Wood re-instates, via the heavenly Anne Conway, the poetry and, let me say, the Quakerliness of theologising. This, he admits, may lead to ‘exasperation among many contemporary Liberal Quakers, whose scorn of theologising, constitutes something of a shared dogma’. Again, how rude; but Wood knows he’s on thin ice – he knows to ask what has ‘the speculation of metaphysicians got to do with the unadorned walls of the Meeting House?’ Well, it is in the theology of the passionate heart, not that of logic and abstract speculation, that ‘the living fountain’ which is God’s presence and God’s wisdom, source of true flourishing, good ground of all being, is to be found by those who are prepared to attend. Let’s get this right: ‘Conway’s system is not a dead husk that stands in the way of genuine experience, but the intense crystallisation of spiritual biography, framed as propositions and axioms.’ Respect. After all, Anselm’s famous ontological proof is said, likewise, to be no ‘proof’ at all, but a love letter to holiness.
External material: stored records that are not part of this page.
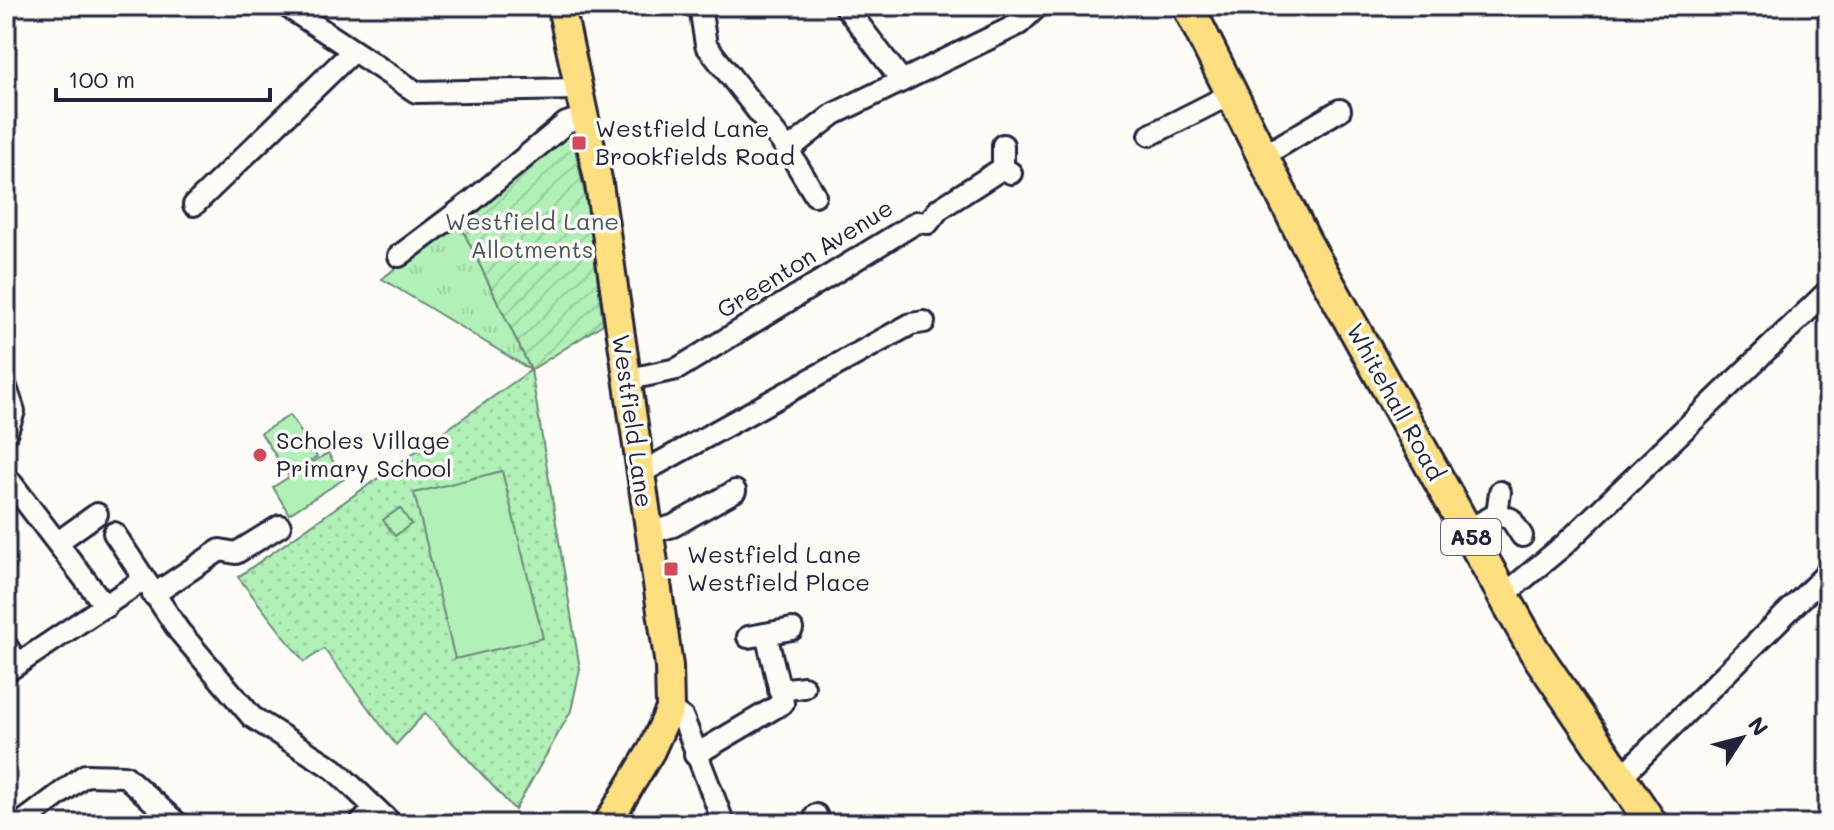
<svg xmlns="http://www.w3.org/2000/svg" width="1834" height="830" viewBox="0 0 1834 830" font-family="Mali,sans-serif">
<defs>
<pattern id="grass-tufts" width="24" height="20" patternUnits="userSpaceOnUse" patternTransform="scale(2)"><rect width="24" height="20" fill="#b1f0b7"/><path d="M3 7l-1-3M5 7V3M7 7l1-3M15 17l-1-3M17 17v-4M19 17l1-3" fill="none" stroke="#98ce9e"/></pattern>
<pattern id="park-dots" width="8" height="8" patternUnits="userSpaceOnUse" patternTransform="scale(2)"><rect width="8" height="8" fill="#b1f0b7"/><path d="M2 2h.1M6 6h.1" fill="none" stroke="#98ce9e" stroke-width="1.8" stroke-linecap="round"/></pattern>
<pattern id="garden-furrows" width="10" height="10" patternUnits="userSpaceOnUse" patternTransform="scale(2)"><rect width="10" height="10" fill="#b1f0b7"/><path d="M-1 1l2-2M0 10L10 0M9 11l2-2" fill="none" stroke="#98ce9e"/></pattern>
</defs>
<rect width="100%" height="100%" fill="#fdfcf7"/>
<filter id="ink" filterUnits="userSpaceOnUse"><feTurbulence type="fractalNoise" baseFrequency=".0125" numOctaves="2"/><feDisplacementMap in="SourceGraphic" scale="16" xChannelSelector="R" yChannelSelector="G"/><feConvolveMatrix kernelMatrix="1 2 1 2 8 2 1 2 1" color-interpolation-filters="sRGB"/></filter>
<g filter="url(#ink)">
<!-- grass -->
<polygon fill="url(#grass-tufts)" stroke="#6a8979" stroke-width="2" points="457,218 531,370 382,279"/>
<!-- park -->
<polygon fill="url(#park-dots)" stroke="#6a8979" stroke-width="2" points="531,370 580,669 571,711 515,810 425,713 396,745 324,649 304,662 238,577"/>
<!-- garden -->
<polygon fill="url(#garden-furrows)" stroke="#6a8979" stroke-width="2" points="570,127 591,221 603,324 531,370 457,218"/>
<!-- pitch -->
<g fill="#b1f0b7" stroke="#6a8979" stroke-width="2">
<polygon points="290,415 317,457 288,475 261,433"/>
<polygon points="328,453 344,479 289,514 273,487"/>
<polygon points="502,471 543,638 455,659 414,493"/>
<polygon points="400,508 411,524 395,536 383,520"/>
</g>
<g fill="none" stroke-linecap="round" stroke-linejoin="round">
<defs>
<g id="minor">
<polyline points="286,6 416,92 577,89"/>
<polyline points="700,6 706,45 788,150 815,195"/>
<polyline points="845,6 902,81"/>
<polyline points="1150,135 1233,93"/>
<polyline points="1003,145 1003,168 1011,173"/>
<polyline points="788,150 834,114 1019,24 1038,6"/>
<polyline points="1263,156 1340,110"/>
<polyline points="194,205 352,52"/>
<polyline points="399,256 471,202 566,123 584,117"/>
<polyline points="625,380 677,369 917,222 928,223 939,209 1003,168"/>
<polyline points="6,387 14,411 6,434"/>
<polyline points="639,474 911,324 924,322"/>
<polyline points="6,476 106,607"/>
<polyline points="1497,514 1500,492"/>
<polyline points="1467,530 1497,514 1511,519 1522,536"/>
<polyline points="114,533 179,631 252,717 334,769 392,824"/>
<polyline points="648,533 673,526 735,491"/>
<polyline points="58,542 97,514"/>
<polyline points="153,595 220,550 236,553 280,526"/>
<polyline points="1504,595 1564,545 1828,291"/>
<polyline points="748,637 792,629"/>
<polyline points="6,645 18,664"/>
<polyline points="6,672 143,580"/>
<polyline points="779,690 804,687"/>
<polyline points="670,709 683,718 724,824"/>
<polyline points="695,755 783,703 766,634"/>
<polyline points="1620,778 1828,572"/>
<polyline points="816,815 820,824"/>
<polyline points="20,824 85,775 125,776 178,824"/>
<polyline points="360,824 375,808"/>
</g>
<polyline id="major" points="561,6 599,184 669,666 670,709 651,751 607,824"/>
<polyline id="highway" points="1188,6 1305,241 1534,650 1652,824"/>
</defs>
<!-- minor casing -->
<use href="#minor" stroke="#22223b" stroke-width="26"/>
<!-- major casing -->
<use href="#major" stroke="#22223b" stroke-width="32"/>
<!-- highway casing -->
<use href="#highway" stroke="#22223b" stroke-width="36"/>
<!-- minor -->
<use href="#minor" stroke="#fdfcf7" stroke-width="20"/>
<!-- major -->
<use href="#major" stroke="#fddf80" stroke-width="26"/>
<!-- highway -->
<use href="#highway" stroke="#fddf80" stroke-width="30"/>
</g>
</g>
<!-- markers -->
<g fill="#d1495b" stroke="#fdfcf7" stroke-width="3">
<rect x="571" y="135" width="16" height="16" rx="4"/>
<circle cx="260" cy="455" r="8"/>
<rect x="663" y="561" width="16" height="16" rx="4"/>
</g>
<g text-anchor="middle" stroke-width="7" stroke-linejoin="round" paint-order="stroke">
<!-- shield labels -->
<rect fill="#fdfcf7" stroke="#646373" stroke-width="2" x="1441" y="519" width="60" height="36" rx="6"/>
<g font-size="22" font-weight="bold" fill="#22223b">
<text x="1471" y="545">A58</text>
</g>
<!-- poi labels -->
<g font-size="24" fill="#22223b" stroke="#fdfcf7" text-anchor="start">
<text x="595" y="137">Westfield Lane<tspan x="595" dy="28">Brookfields Road</tspan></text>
<text x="276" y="449">Scholes Village<tspan x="276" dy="28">Primary School</tspan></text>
<text x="687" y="563">Westfield Lane<tspan x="687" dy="28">Westfield Place</tspan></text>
</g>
<!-- park labels -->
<g font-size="24" fill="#46565a" stroke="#fdfcf7">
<text x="532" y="230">Westfield Lane<tspan x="532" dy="28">Allotments</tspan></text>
</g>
<!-- street labels -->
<g font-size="24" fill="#22223b" stroke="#fdfcf7">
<text transform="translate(805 259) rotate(-32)" y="8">Greenton Avenue</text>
<text transform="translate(1395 402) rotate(61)" y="8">Whitehall Road</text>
<text transform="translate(632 421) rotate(82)" y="8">Westfield Lane</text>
</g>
</g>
<!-- margin -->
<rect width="1834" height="830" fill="none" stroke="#fdfcf7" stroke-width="32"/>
<rect x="16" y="16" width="1802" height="798" fill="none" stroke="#22223b" stroke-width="3" filter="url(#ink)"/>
<!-- north arrow -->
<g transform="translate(1742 738) rotate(54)" stroke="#fdfcf7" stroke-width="6" paint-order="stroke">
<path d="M0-6L14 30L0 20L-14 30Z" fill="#22223b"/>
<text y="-12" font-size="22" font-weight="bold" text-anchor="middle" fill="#22223b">N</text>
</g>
<!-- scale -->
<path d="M56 88v12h214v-12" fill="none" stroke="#22223b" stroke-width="4"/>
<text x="68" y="88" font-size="24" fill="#22223b" stroke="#fdfcf7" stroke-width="6" paint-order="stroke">100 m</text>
</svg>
Hold on to the Quaker God: ‘an unbounded and unruly presence, which suffused [for Fox] the pains and joys of ordinary life.’ And listen to this: ‘whatever my reservations, I am still a Liberal Quaker, albeit one who refuses to jettison the depths of the Christian imagination in the name of some bland, generic “spirituality”.’ Wood makes a clear and decisive religious offer: ‘Once we have disinvested ourselves of the glittering jewels of relevance, we can finally be free to fail by the standards of our secular age, and prosper by the lights of Heaven.’ No need to be pre- or post-Christian; be Quaker.